On November 17, 1973 the Associated Press Managing Editors
were holding their annual meeting. This annual conference just so happened to
be taking place at Walt Disney World, more specifically at the spectacular
Contemporary Resort. Then President Richard Nixon, embroiled in scandal from
taping recordings to personal finances, addressed the group and opened up for
questions on these and a myriad of other topics in front of the editors and on
broadcast television.
It was during these questions when Nixon uttered the now
immortal words, “I am not a crook.” As a reporter prepared to ask a question, President
Nixon felt compelled to continue his response to the previous question. The longer
version of the quote included a bit more information, but is not as easy to
remember as those five simple words, “Let me just say this,
and I want to say this to the television audience: I made my mistakes, but in
all of my years of public life, I have never profited, never profited from
public service. I have earned every cent. And in all of my years of public
life, I have never obstructed justice. And I think, too, that I could say that
in my years of public life that I welcome this kind of examination, because
people have got to know whether or not their President is a crook. Well, I am
not a crook. I have earned everything I have got.”

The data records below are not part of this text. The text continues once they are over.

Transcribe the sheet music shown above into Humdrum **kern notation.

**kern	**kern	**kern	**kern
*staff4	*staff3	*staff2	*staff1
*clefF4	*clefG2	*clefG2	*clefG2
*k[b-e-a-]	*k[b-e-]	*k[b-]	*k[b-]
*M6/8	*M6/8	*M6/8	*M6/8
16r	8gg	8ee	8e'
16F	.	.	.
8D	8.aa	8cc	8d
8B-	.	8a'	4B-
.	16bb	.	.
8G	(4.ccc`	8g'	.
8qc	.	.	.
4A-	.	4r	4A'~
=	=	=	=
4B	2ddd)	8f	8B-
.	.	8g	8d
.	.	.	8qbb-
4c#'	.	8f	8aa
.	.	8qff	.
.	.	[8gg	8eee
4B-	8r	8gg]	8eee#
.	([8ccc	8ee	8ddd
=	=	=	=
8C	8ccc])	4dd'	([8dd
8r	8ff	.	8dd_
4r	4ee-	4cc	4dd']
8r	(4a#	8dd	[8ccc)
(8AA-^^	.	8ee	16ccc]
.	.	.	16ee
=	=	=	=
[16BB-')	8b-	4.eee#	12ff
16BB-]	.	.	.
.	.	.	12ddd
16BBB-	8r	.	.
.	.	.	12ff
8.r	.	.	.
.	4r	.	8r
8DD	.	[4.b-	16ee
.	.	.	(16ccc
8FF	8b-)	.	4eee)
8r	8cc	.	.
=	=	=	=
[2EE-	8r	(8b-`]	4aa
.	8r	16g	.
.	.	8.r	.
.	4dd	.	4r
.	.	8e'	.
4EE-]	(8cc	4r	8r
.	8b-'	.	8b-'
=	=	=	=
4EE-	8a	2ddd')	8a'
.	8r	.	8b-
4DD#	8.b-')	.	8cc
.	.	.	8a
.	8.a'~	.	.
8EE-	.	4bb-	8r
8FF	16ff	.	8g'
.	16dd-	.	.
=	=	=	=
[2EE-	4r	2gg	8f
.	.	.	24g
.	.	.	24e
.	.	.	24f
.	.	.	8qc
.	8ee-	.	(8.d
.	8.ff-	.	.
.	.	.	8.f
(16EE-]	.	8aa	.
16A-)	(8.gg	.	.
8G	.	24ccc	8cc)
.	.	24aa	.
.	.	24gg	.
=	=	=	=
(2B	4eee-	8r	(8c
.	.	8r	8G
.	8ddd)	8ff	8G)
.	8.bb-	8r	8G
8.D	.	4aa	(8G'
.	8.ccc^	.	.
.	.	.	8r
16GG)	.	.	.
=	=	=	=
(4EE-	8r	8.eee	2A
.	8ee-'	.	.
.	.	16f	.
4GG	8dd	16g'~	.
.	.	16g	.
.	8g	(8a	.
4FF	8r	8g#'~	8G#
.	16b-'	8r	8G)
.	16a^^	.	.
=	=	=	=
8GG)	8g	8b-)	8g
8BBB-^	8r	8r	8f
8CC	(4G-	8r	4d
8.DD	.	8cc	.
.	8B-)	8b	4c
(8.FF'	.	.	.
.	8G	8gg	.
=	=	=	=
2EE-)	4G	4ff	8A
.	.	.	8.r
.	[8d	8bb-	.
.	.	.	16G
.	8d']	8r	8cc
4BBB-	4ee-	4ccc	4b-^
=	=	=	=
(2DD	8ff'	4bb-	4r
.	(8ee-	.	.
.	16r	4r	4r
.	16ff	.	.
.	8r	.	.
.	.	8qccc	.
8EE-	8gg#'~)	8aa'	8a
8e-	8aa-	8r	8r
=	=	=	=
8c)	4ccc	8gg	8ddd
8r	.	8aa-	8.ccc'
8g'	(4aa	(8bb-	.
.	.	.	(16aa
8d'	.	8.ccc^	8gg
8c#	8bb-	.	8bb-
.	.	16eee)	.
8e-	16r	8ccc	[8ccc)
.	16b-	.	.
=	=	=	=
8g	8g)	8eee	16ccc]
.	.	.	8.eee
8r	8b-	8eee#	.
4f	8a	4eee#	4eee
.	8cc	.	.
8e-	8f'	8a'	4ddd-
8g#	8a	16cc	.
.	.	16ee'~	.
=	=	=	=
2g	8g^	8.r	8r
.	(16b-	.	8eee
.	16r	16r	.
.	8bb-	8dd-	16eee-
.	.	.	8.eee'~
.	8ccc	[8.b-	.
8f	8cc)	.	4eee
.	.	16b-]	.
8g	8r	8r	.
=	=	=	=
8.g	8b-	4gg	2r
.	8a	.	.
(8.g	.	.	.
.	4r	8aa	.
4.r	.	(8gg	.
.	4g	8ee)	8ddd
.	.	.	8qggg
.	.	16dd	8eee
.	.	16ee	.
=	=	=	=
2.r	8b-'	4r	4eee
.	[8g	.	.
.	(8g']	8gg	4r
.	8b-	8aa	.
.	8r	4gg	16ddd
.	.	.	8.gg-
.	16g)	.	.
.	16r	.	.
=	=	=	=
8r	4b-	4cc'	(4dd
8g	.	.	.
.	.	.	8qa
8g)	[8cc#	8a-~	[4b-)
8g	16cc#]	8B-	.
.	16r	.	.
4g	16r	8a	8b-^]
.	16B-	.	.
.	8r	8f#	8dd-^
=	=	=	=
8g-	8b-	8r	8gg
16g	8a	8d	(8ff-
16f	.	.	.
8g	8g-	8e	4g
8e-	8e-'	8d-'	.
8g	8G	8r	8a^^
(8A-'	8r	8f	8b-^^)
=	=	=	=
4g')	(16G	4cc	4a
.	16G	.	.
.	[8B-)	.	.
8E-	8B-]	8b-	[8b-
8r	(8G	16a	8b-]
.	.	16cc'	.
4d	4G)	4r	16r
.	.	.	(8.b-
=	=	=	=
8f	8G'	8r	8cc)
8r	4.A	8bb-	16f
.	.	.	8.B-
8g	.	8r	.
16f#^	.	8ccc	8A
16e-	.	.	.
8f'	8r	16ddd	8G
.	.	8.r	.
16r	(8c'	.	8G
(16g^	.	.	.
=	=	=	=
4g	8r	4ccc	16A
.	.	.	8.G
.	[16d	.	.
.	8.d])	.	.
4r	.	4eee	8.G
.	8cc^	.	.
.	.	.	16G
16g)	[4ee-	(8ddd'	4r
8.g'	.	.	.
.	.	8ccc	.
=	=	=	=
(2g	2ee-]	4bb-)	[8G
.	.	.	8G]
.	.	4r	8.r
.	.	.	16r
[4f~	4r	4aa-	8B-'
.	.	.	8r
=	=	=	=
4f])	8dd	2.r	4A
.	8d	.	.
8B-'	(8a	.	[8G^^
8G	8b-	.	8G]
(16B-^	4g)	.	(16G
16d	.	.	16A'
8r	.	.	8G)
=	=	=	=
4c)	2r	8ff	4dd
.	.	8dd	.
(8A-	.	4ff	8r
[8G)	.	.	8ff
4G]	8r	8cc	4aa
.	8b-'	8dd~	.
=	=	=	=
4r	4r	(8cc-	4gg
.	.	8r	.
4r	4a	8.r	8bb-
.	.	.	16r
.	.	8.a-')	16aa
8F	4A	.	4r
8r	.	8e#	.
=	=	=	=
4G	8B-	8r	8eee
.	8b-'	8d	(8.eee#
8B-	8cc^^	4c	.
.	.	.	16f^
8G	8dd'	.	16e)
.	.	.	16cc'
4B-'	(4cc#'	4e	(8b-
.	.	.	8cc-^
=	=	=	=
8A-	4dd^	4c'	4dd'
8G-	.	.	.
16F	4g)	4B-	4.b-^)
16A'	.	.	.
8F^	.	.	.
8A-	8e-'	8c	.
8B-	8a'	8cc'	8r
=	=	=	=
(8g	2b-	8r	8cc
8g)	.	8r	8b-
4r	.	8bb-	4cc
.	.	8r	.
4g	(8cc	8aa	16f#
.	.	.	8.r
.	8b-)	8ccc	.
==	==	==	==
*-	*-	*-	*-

Of course, it would be less than a year after that fateful
night when Nixon would resign the presidency.
During the event, Walt Disney World snapped this picture of
Ted Natt from the Longview, Washing News awaiting to ask Nixon a question that
may or may not have been interrupted as Nixon continued with a response that
would go down in infamy. Either way, there is a lot of history in this one
small glimpse into that night, a night that happened to take place in the
ballroom of the Contemporary Resort.
2 comments:
Ooo...Washington Post, home of Woodward & Bernstein, gets sold...makes you think of Nixon making those fateful remarks in the Contemporary...nice. For some people, every event can be tied in some way to Pearl Harbor or Kennedy or Apollo 11 or Spetember 11. For Disney people, EVERYTHING goes back to Disney somehow. =)
Jon, the funny thing is I've been away for two weeks and had this article ready to go before the Washington Post was sold. I love the coincidence though!